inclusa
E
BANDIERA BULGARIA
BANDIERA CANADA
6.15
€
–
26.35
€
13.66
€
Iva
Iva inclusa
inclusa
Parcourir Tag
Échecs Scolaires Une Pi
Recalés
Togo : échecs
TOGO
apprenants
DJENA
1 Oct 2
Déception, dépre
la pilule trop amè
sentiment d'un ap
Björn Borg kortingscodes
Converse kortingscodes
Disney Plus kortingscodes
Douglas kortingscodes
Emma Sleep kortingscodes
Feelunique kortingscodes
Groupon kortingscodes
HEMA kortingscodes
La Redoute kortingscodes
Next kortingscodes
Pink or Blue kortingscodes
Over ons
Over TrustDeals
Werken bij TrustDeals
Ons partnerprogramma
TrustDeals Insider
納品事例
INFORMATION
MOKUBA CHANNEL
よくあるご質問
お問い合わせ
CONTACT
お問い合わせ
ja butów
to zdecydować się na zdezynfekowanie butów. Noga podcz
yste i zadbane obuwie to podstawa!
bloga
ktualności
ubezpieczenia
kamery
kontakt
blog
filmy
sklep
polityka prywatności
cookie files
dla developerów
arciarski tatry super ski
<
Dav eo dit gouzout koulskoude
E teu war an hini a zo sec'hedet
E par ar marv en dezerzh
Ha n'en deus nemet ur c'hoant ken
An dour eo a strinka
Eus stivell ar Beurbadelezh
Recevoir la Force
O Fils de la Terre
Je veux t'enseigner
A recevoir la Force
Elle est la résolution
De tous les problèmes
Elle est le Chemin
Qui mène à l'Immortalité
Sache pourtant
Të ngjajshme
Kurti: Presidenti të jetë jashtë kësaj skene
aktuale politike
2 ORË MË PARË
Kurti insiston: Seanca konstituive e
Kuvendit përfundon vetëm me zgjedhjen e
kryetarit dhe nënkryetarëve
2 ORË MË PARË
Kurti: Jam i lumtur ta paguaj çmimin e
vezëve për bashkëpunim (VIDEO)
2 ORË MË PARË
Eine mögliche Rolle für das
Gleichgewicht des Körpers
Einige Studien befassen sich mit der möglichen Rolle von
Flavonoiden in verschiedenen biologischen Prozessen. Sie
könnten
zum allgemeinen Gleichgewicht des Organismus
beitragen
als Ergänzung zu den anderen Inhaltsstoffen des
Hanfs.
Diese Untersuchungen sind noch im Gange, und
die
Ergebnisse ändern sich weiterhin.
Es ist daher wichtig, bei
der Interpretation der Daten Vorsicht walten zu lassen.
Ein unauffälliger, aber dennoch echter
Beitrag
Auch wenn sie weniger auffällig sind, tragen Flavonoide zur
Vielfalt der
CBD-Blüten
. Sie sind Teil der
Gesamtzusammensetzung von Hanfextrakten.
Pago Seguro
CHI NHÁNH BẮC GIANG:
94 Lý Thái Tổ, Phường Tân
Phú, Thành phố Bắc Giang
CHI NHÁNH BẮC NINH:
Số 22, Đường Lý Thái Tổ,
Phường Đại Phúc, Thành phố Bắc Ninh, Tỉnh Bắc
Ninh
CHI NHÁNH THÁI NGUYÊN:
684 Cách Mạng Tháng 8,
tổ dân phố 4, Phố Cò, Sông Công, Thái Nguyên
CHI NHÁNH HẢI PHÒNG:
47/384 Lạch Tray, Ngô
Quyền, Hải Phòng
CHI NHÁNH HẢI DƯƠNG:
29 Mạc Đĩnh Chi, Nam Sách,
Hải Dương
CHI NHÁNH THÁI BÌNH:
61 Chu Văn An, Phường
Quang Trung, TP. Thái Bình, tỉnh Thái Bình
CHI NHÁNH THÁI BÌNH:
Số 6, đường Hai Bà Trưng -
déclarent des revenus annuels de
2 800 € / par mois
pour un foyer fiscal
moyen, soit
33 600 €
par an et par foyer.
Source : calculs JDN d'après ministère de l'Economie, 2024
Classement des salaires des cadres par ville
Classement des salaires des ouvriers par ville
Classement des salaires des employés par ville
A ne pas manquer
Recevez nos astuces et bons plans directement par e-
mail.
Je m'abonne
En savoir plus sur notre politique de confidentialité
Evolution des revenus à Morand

*-*-*

### Problem to solve:
Extract each line of the material above that contains the string "kortingscodes".

### Your response:
Björn Borg kortingscodes
Converse kortingscodes
Disney Plus kortingscodes
Douglas kortingscodes
Emma Sleep kortingscodes
Feelunique kortingscodes
Groupon kortingscodes
HEMA kortingscodes
La Redoute kortingscodes
Next kortingscodes
Pink or Blue kortingscodes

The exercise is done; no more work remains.